Partylaune auf dem Betzenberg: Der 1. FC Kaiserslautern ist auf bestem Weg zurück ins Oberhaus. Durch den 4:1-Sieg gegen Verfolger FSV Frankfurt am 32. Spieltag der 2. Liga haben die Pfälzer den dritten Platz gefestigt und peilen nun die Relegation an. Stürmerstar Idrissou lädt die FCK-Fans bereits zum Feiern ein. Enttäuschung dagegen in Köln und Frankfurt. Die Verfolger rechnen sich keine Aufstiegschancen mehr aus.

So schnell kann es gehen: Vor knapp einer Woche holte Mohamadou Idrissou noch zum verbalen Rundumschlag gegen die Mitspieler und den Schiedsrichter aus.
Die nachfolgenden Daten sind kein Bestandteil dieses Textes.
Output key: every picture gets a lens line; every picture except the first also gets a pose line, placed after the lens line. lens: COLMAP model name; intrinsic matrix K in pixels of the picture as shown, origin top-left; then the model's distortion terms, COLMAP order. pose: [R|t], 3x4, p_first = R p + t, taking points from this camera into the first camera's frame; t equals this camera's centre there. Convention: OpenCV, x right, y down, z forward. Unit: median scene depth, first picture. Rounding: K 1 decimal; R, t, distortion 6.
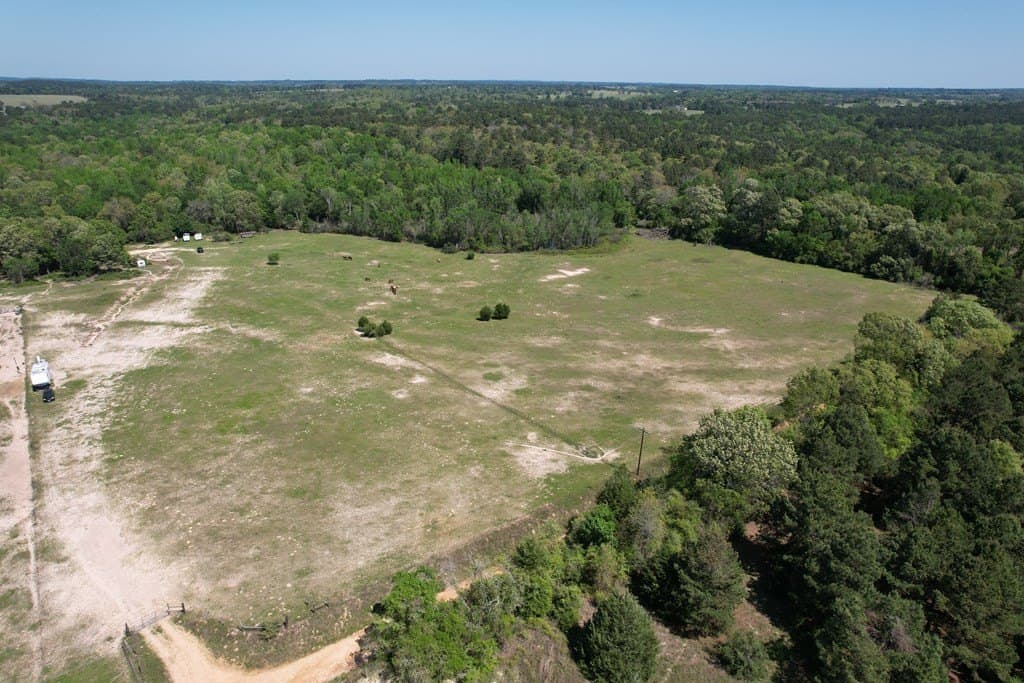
lens RADIAL K [[647.5, 0, 517.3], [0, 647.5, 344.3], [0, 0, 1]] dist [-0.069890, 0.060208]
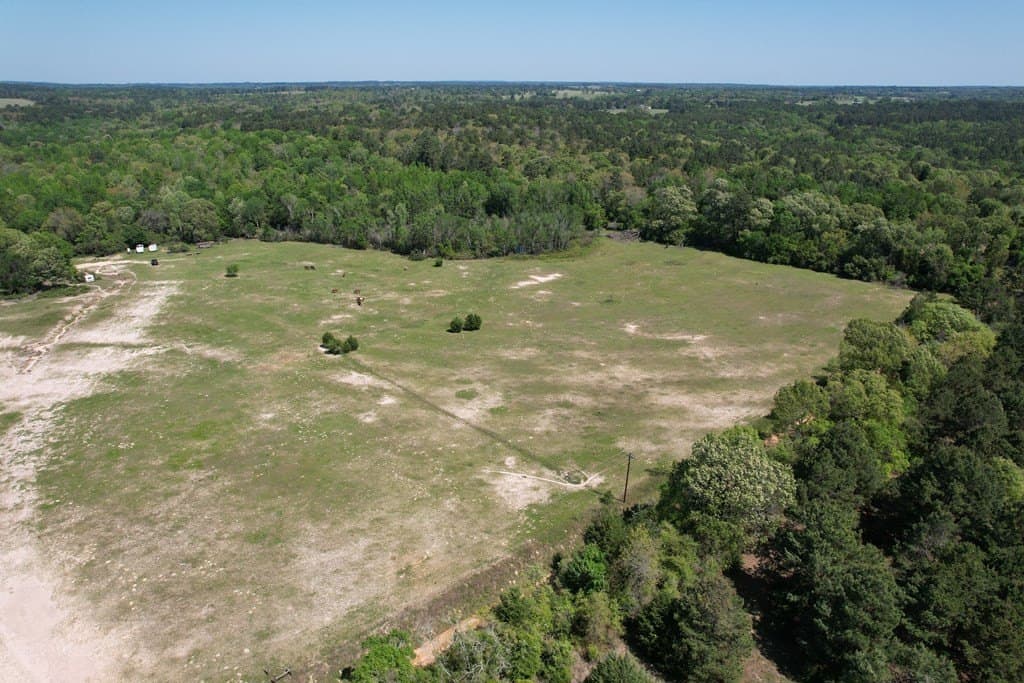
lens RADIAL K [[647.5, 0, 516.8], [0, 647.5, 344.1], [0, 0, 1]] dist [-0.069890, 0.060208]
pose [[0.998651, -0.024906, 0.045568, -0.003767], [0.024948, 0.999689, -0.000354, -0.016803], [-0.045545, 0.001490, 0.998961, 0.037119]]
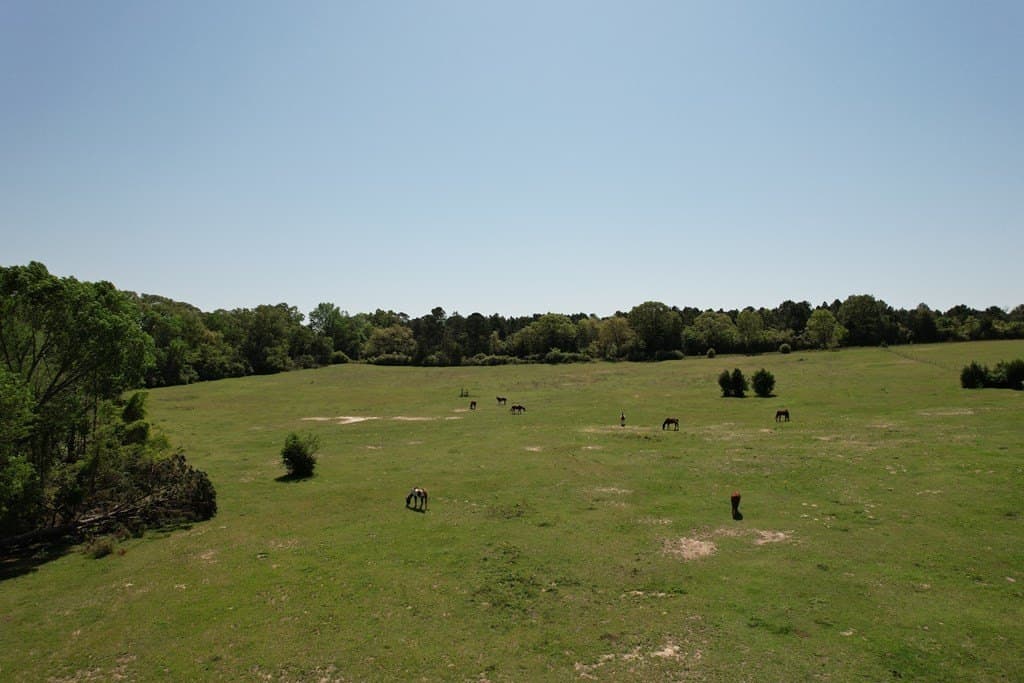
lens RADIAL K [[647.5, 0, 512.2], [0, 647.5, 344.2], [0, 0, 1]] dist [-0.069890, 0.060208]
pose [[-0.536678, -0.008856, 0.843740, -0.414862], [0.316117, 0.925009, 0.210782, -0.276744], [-0.782334, 0.379843, -0.493633, 1.461342]]
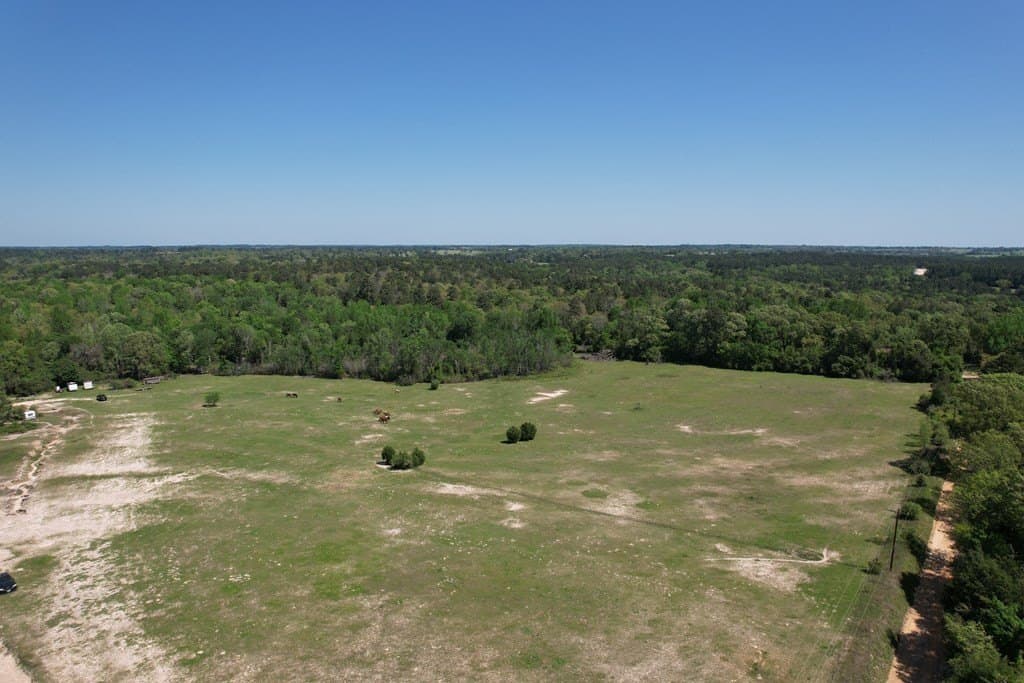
lens RADIAL K [[647.5, 0, 518.7], [0, 647.5, 344.1], [0, 0, 1]] dist [-0.069890, 0.060208]
pose [[0.969143, -0.047487, 0.241882, -0.247455], [0.102744, 0.969785, -0.221270, 0.027500], [-0.224066, 0.239295, 0.944739, 0.142187]]
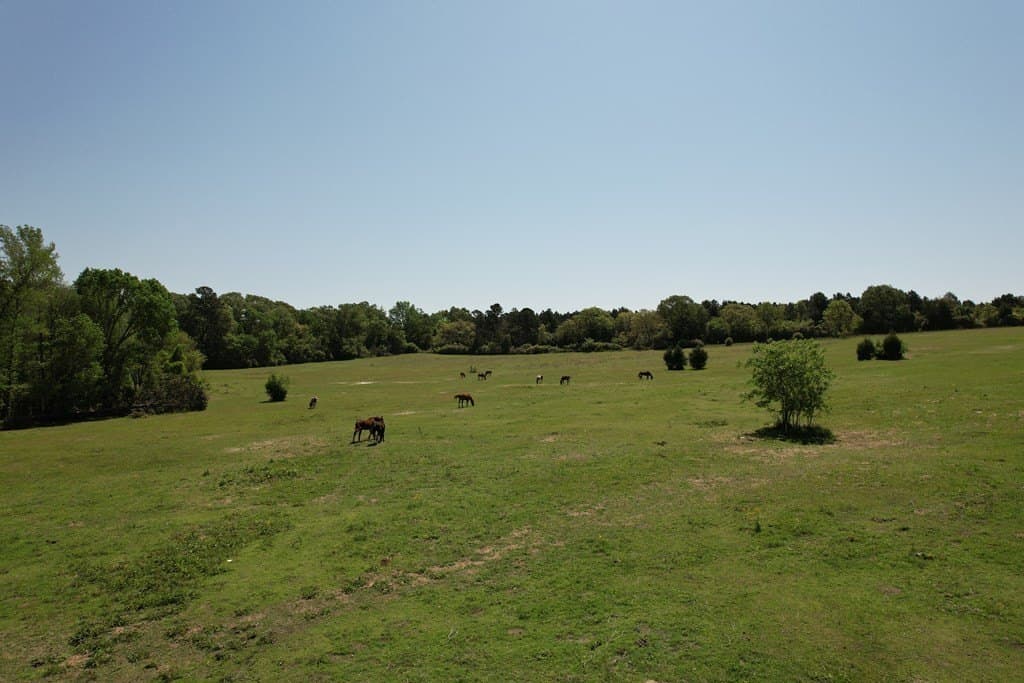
lens RADIAL K [[647.5, 0, 517.9], [0, 647.5, 345.1], [0, 0, 1]] dist [-0.069890, 0.060208]
pose [[-0.372402, -0.005947, 0.928052, -0.624728], [0.350449, 0.925045, 0.146553, -0.229106], [-0.859361, 0.379812, -0.342405, 1.403524]]
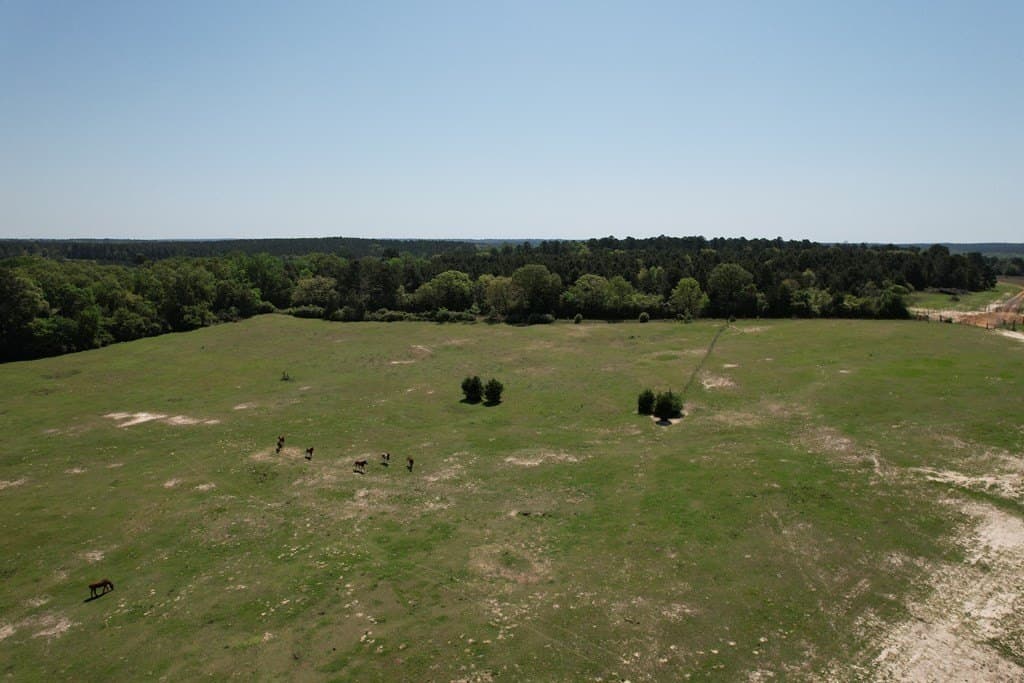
lens RADIAL K [[647.5, 0, 506.0], [0, 647.5, 337.9], [0, 0, 1]] dist [-0.069890, 0.060208]
pose [[-0.458772, -0.146760, 0.876350, -0.643127], [0.327540, 0.888881, 0.320326, -0.311473], [-0.825982, 0.433996, -0.359724, 1.210422]]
Jetzt forderte er die Anhänger des 1. FC Kaiserslautern zur vorzeitigen Aufstiegsparty auf. "Solange ich hier bin, müssen sich die Fans keine Sorgen machen. Ich weiß, wie das geht", sagte der Kameruner nach dem 4:1 (4:0) im Spitzenspiel gegen FSV Frankfurt bei Sky: "Sie sollen einfach anfangen, die Relegation schon mal zu feiern. Ich nehme das dann auf meine Kappe."

Verfolger ohne Hoffnung

Des einen Freud' ist des anderen Leid. Beim Überraschungsteam aus Frankfurt ist die Enttäuschung groß. "Innerhalb weniger Minuten haben wir uns dumm und viel zu billig abschlachten lassen. Die Enttäuschung steckt jetzt in den Knochen", sagte FSV-Finanzchef Clemens Krüger der Frankfurter Rundschau: "Innerhalb von fünf Minuten ist ein großer Traum geplatzt."
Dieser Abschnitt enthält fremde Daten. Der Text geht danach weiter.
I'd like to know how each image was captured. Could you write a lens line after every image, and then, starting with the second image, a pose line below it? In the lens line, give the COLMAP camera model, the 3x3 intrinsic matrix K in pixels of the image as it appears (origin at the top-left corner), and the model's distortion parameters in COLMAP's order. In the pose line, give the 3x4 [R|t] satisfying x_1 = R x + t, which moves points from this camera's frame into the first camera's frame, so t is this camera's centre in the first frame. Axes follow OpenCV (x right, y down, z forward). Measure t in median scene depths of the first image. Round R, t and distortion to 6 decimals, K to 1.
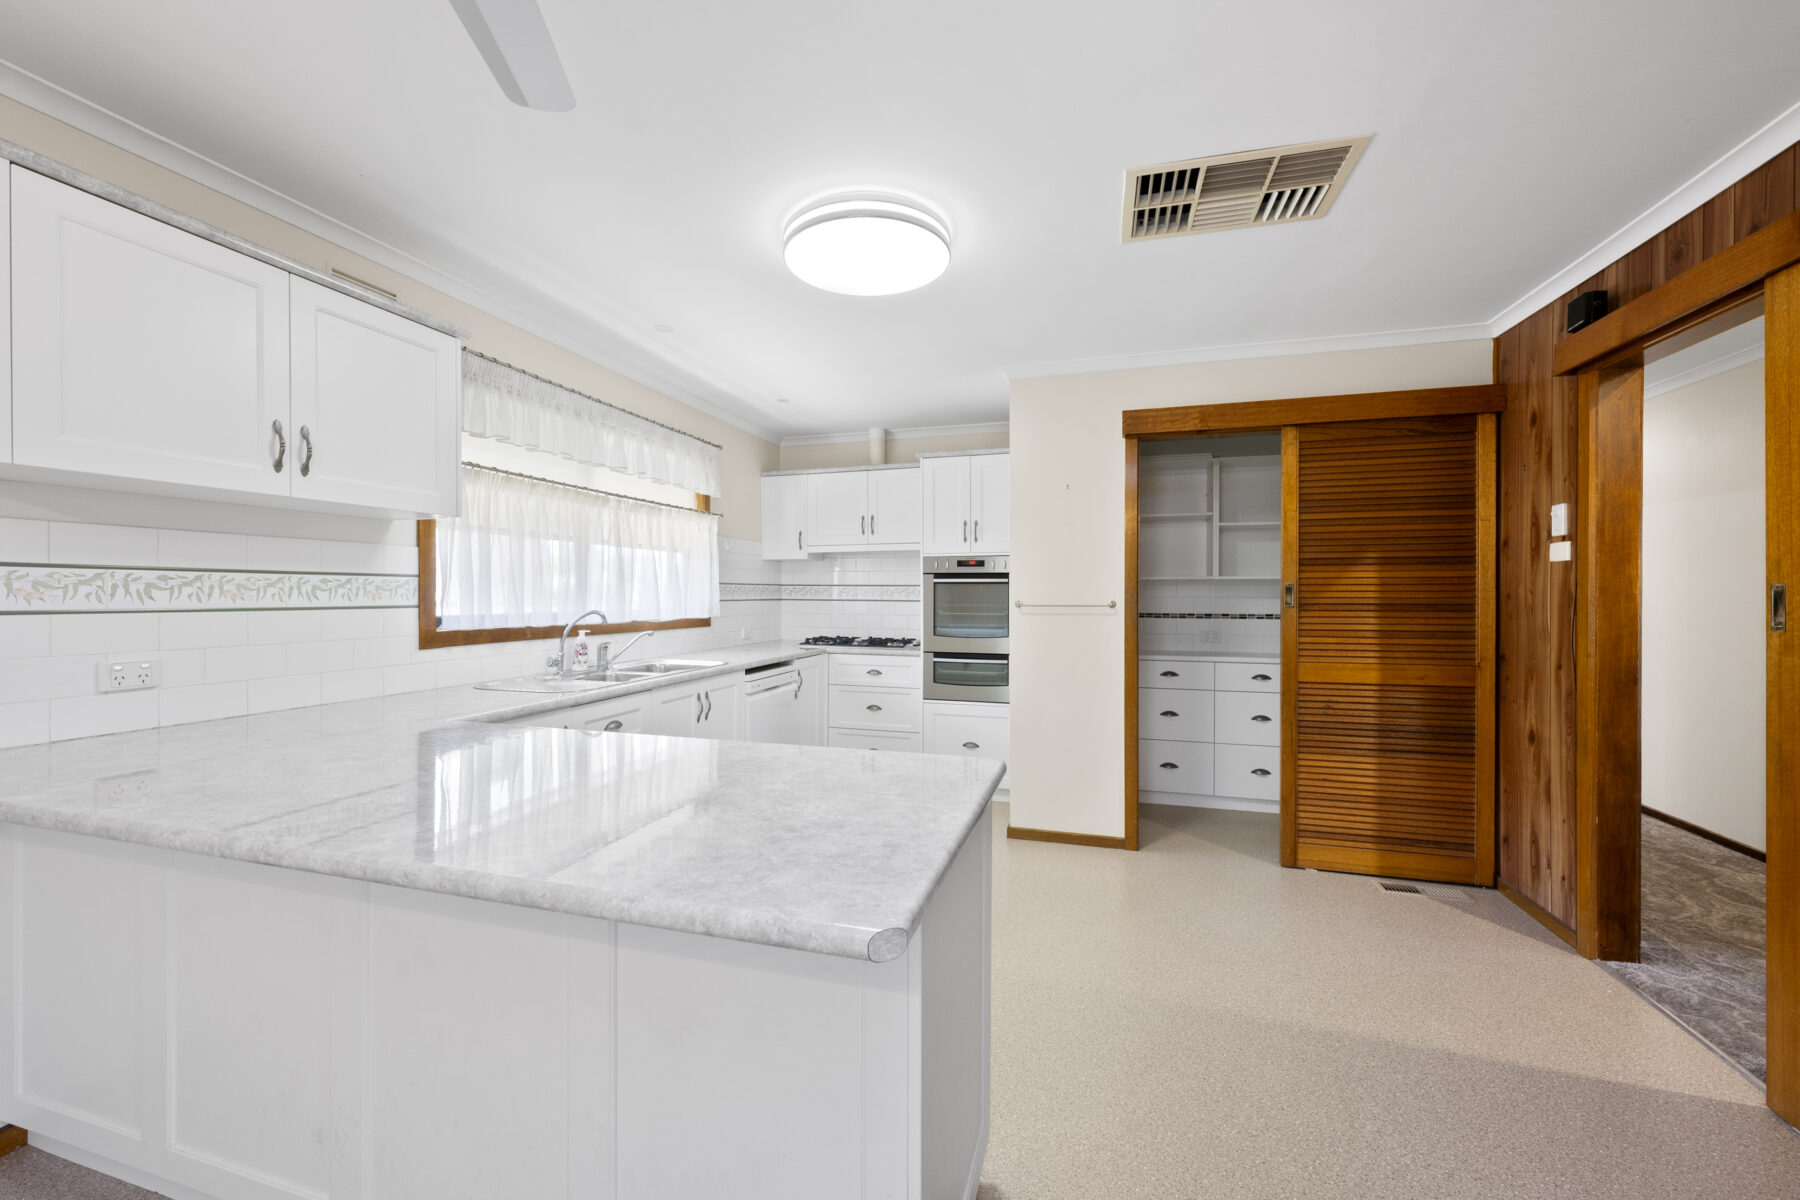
lens RADIAL K [[704.8, 0, 898.9], [0, 704.8, 598.9], [0, 0, 1]] dist [0.001401, -0.000404]
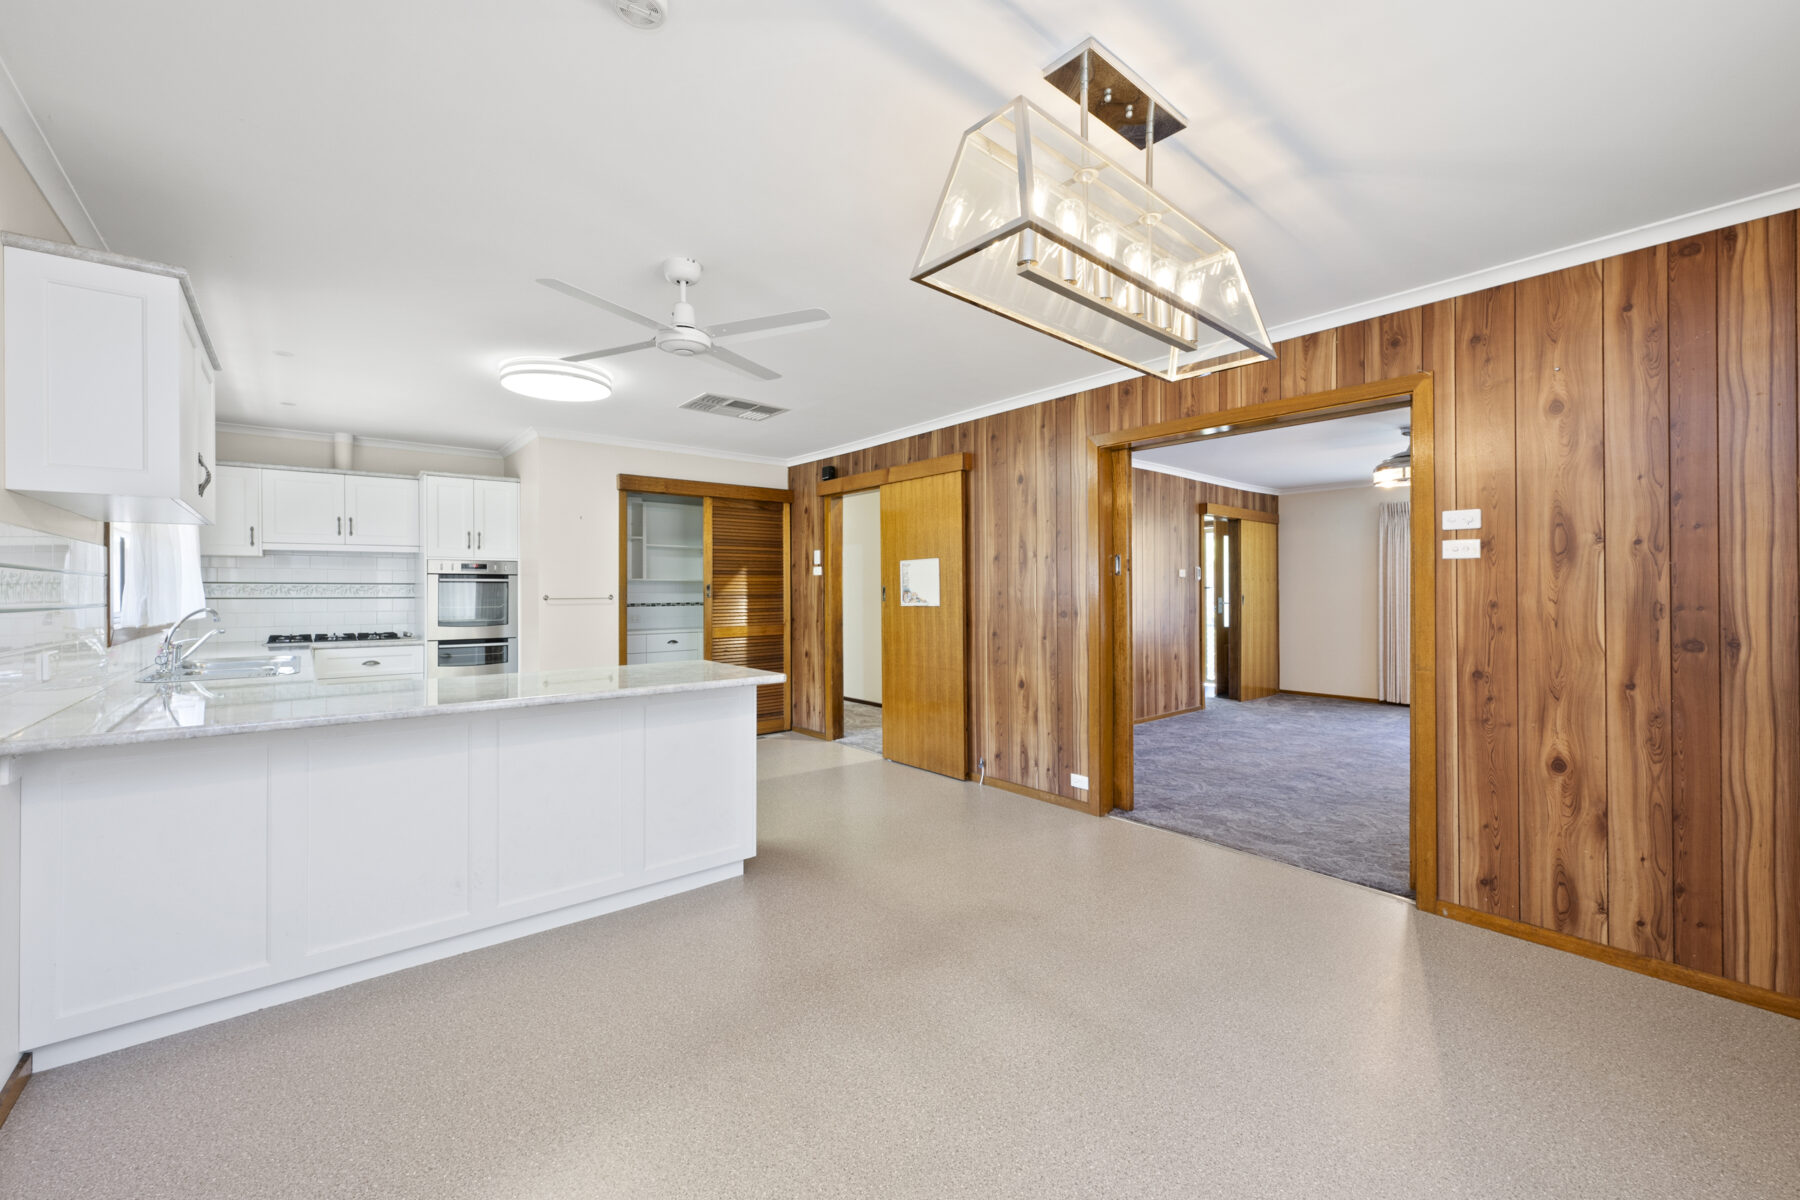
lens RADIAL K [[704.8, 0, 899.4], [0, 704.8, 592.2], [0, 0, 1]] dist [0.001401, -0.000404]
pose [[0.546917, -0.005136, 0.837171, -0.714547], [0.011439, 0.999934, -0.001339, 0.007462], [-0.837109, 0.010309, 0.546940, -0.408040]]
Auch Trainer Benno Möhlmann hakte die Teilnahme an den Relegationsspielen bei fünf Punkten Rückstand auf die Lauterer bereits zwei Spieltage vor dem Saisonende ab: "Wir wollen uns mit einem positiven Eindruck aus der Saison verabschieden. Wir sind einfach noch nicht gut genug für Platz drei." Und auch der 1. FC Köln kann den dritten Platz abschreiben. "Wir stehen in der Tabelle dort, wo wir stehen, und sind eben Vierter", sagte FC-Trainer Holger Stanislawski nach der Pleite in Bochum.

Befreiungsschlag für den FCK

Dem 1. FC Kaiserslautern gelang nach einer turbulenten Woche inklusive 2:4-Klatsche bei Energie Cottbus, der Anklage von Idrissou durch den Kontrollausschuss des DFB und der Suspendierung von Verteidiger Jan Simunek ein Befreiungsschlag. "Das war ein reinigendes Gewitter. Wir wollten nicht nach außen groß reden, sondern Taten folgen lassen", sagte Florian Dick der "Bild".

Nach der Niederlage in der Lausitz drohten die Pfälzer noch vom FSV sowie dem in Lauerstellung liegenden 1. FC Köln in der Tabelle überflügelt zu werden. Durch den Erfolg im direkten Duell mit den Hessen und der gleichzeitigen Kölner Niederlage in Bochum (1:2) fehlt dem FCK bei vier bzw. fünf Punkten Vorsprung auf die Konkurrenten nur noch ein Sieg zum Einzug in die Relegationsspiele um den Aufstieg. Bereits am kommenden Sonntag bei Absteiger Jahn Regensburg (13.15 Uhr im t-online.de Live-Ticker) kann das Team von Trainer Franco Foda Tabellenplatz drei perfekt machen.

Sieben Minuten reichen Lautern

Innerhalb von nur sieben Minute hatten die Lauterer das Spitzenspiel und damit das Rennen um den Relegationsplatz vorzeitig entschieden und Foda nach dem Abpfiff zum Schwärmen gebracht: "In der ersten Halbzeit haben wir toll gespielt, toll kombiniert, schöne Tore herausgespielt. In der zweiten Hälfte hatten wir auch noch zwei, drei riesige Möglichkeiten, die wir nicht genutzt haben. Trotzdem ein Kompliment an die Mannschaft. Es war ein toller Auftritt."